QUESTIONS ON THE MATERIAL
(A) Retype, without alteration, the part of the metal-sample volume problem that opens with the words containing "The volume per" and closes with "molar mass / NA)".
(B) Render into Spanish this sentence from the metal-sample volume problem: "Assume that the total volume of a metal sample is the sum of the volume occupied by the metal ions making up the lattice and the (separate) volume occupied by the conduction electrons."

Question

Assume that the total volume of a metal sample is the sum of the volume occupied by the metal ions making up the lattice and the (separate) volume occupied by the conduction electrons. The density and molar mass of the first metal are 911 kg/m3 and 27.7 g/mol, respectively; assume the radius of an ion is 97.3 pm. (a) What percent of the volume of a sample of this metal is occupied by its conduction electrons

Answer 1

92.4%

Step-by-step explanation:

The volume per cubic meter of sodium preoccupy by the sodium ions is

`V_(Na) = n * V`

where;

volume (V) of each Na atom =
`( 4)/(3) \pi r^3`

Radius of each ion = 97.3 pm = 97.3 × 10⁻¹²

no.of atoms in the sample n = mass of the sample / ( molar mass / NA)

mass of the sample per cubic metre = 911 kg/m³

∴

`V = \bigg [ (4)/(3) \pi r^3 \bigg ] \bigg [(MN_A)/(m) \bigg ]`

`V = \bigg [ (4)/(3) \pi (97.3 * 10^(-12) )^3 \bigg ] \bigg [( (911 kg/m^3 (m^3))(6.023* 10^(23)))/(27.7 *10^(-3)\ kg/mol ) \bigg ]`

V = 0.07643 m³

The fraction of available conduction electrons are;

= (1 - V)

= 1 - 0.07643

= 0.92357

≅ 92.4%

DATA BLOCK
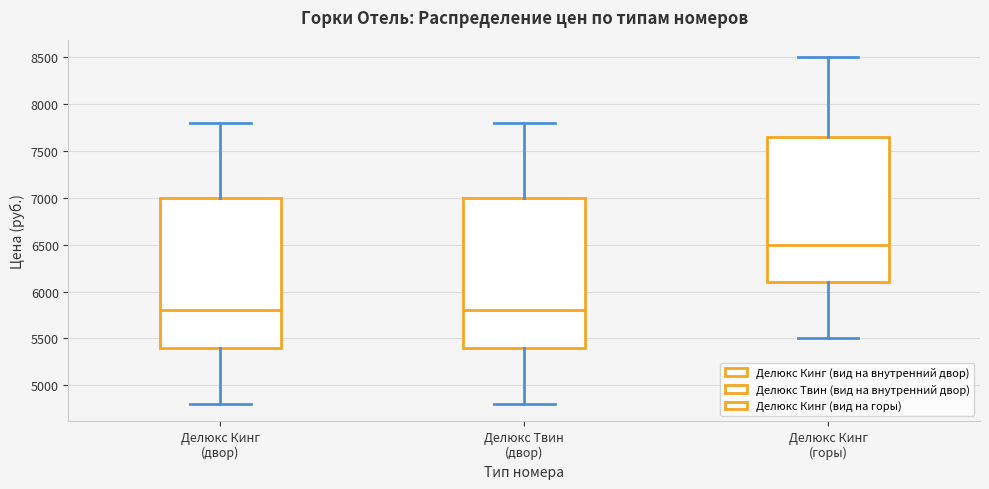

Which box's median line is the highest?

Делюкс Кинг (горы)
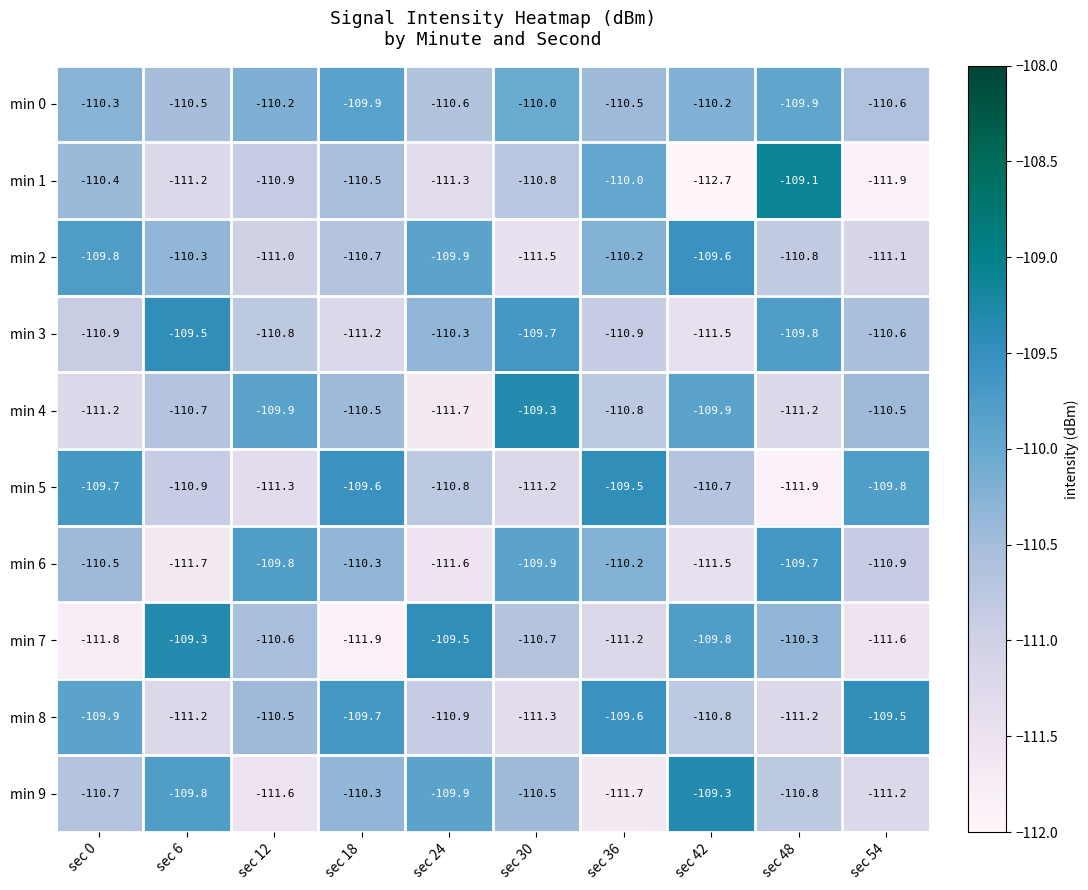

Count the number of categories in the chart.

10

SOLVED PROBLEMS
(A)
The volume per cubic meter of sodium preoccupy by the sodium ions is

`V_(Na) = n * V`

where;

volume (V) of each Na atom =
`( 4)/(3) \pi r^3`

Radius of each ion = 97.3 pm = 97.3 × 10⁻¹²

no.of atoms in the sample n = mass of the sample / ( molar mass / NA)

(B) Suponga que el volumen total de una muestra metálica es la suma del volumen ocupado por los iones metálicos que forman la red y el volumen (separado) ocupado por los electrones de conducción.